Die Omertà. Das Schweigegelübde der italienischen Mafia. Und der Titel des zweiten Streetalbums von Fard. Fard ist kein Italiener. Fard ist auch nicht in der Mafia.
Fard ist iranischer Abstammung und aus dem Pott. Der back ist, falls es jemand noch nicht mitbekommen haben sollte.
Dennoch passt das Dogma der Omertà wie der Arsch auf’n Eimer. Stolz, Ehre und vor allem Loyalität sind Begriffe, die sowohl in der Mafia, als auch in Fard seiner Welt eine große Rolle zu spielen scheinen. Sie ziehen sich als roter Faden durch jeden der achtzehn Tracks.
Ganz ehrlich? Ich habe Fard bisher meist als simpel spittenden Spielotheken-Gangster und Homie von Snaga & Pillath wahrgenommen, sein erstes Straßenalbum “Blut, Schweiß, Tränen und Triumphe“ hat mich irgendwie verpasst. Insofern hat mich positiv überrascht, es hier nicht mit einem weiteren Gangsterrap-Album zu tun zu haben, auf dem Gewalt unglaubwürdig zelebriert wird. Klar, auch das hier ist im weitesten Sinne Gangsterrap. Doch der Backpfeifenkönig hat den Authenzitäts-Bonus. Und im Überschwang dessen gibt er schon mal Weisheiten aus seinem Kleinkriminellen-Universum preis: “zwanzig Bubbles Jayjoe, gestreckt mit Edelweiß, machen zirka sechzig Gramm“ (“60 Terrorbars 3“). Danke, Fard, ab jetzt mache ich mein Geld anders…
Weiterhin unterscheidet er sich von seinen Kollegen aus dem selben Milieu durch sein stetiges Bemühen um witzige Vergleiche und Punches. Sicher, nicht jede Line ist der Brecher, da haben andere mehr Liebe zum Spiel, doch die Wirkung der wirklich guten Sprüche macht er sich meist durch seinen wenig variablen Flow kaputt. Schade. Was anfangs noch gewollt einfach klingt und so dem Text mehr Gewicht verleiht, fängt nach einiger Zeit einfach nur an zu langweilen. Wenn man arrogant klingen möchte, klingt man eben auch schnell gelangweilt. Schmaler Grat, kennen sicher viele Kollegahs.
Fard hat neben Streethustle (z.B. “Omertà“) und eurer nicht vorhandenen Tightness (z.B. “Kingshit“ mit Snaga) noch andere Themen. “Rashid & Jamal“ –eine Ode an Freundschaft und Loyalität über einen melancholisch drückenden Beat von Chrizmatic. Oder auch “Der Junge Said“, ein Track über die Beweggründe eines Selbstmordattentäters. “Die Rasierklinge in der Lunge der Gesellschaft“ (“Simple Mathematik“) hat noch mehr Thementracks in petto, eines haben jedoch alle gemeinsam: Sie sind vorhersehbar. Fard gelingt es kaum, Spannung zu erzeugen oder mir neue Sichtweisen zu zeigen. “Ohne Ausweg“ beschreibt Leben und Gefühle eines Junkies, jedoch hat man als Hörer das Gefühl, ähnliche Tracks schon tausendmal gehört zu haben. Es gelingt Fard nicht, Probleme aus einer neuen Perspektive zu betrachten und so interessant zu machen.

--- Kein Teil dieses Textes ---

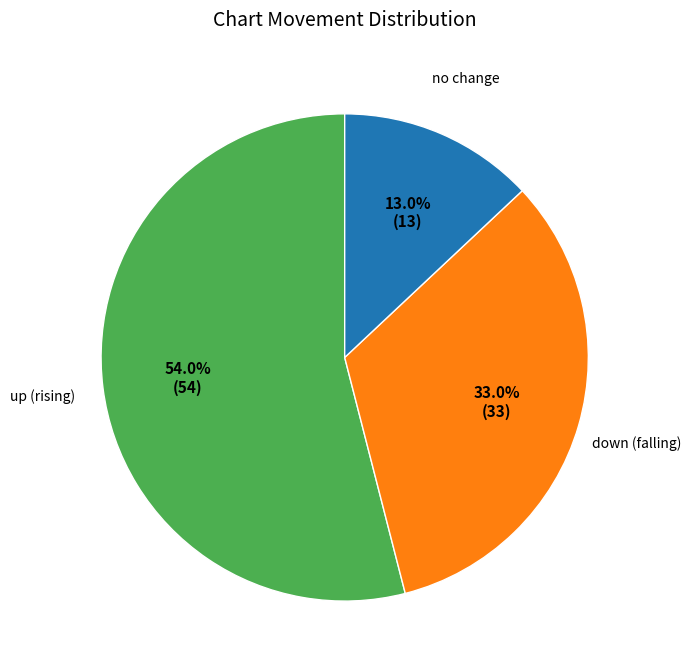

To the nearest percent, what is the difference between the largest and smallest slice percentages?

41%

Die von Produzenten wie Benny Blanco oder DJ Sweap kommenden Beats passen durch die Bank gut zu Fards Stimme und Inhalten. Heißt, meist melancholisch bis bedrohlich wirkende Synthiestampfer mit Streicher- und/oder Pianomelodien. Fard hat gut passende Beats gepickt, die sich jedoch trotz unterschiedlicher Produzenten zu sehr gleichen und deswegen das Album, ähnlich wie sein Flow, gegen Ende eintönig wirken lassen.
Fard hat alles. Eine gute Stimme mit Wiedererkennungswert, eine interessante Persönlichkeit mit Substanz, überdurchschnittliche Punchlines und keine Allerweltsthemen. Gute Vorraussetzungen für eine Karriere als Rapper. Leider gelingt es ihm noch nicht, diese Ansätze ganz zu entwickeln, doch das hier ist auf jeden Fall ein großer Schritt in die richtige Richtung. Man darf auf das richtige Album gespannt sein, ich würde mir in erster Linie einen variableren Flow wünschen.
Ich denke, Streetalben sind oft auch Angstalben, die aufgenommen werden, falls man sich an ein echtes Album noch nicht heran traut und den eigenen Standpunkt einschätzen möchte. Insofern ist “Omertà“ ein gutes Streetalbum, das bei vielen Anderen auch als richtiges Album durchgehen würde.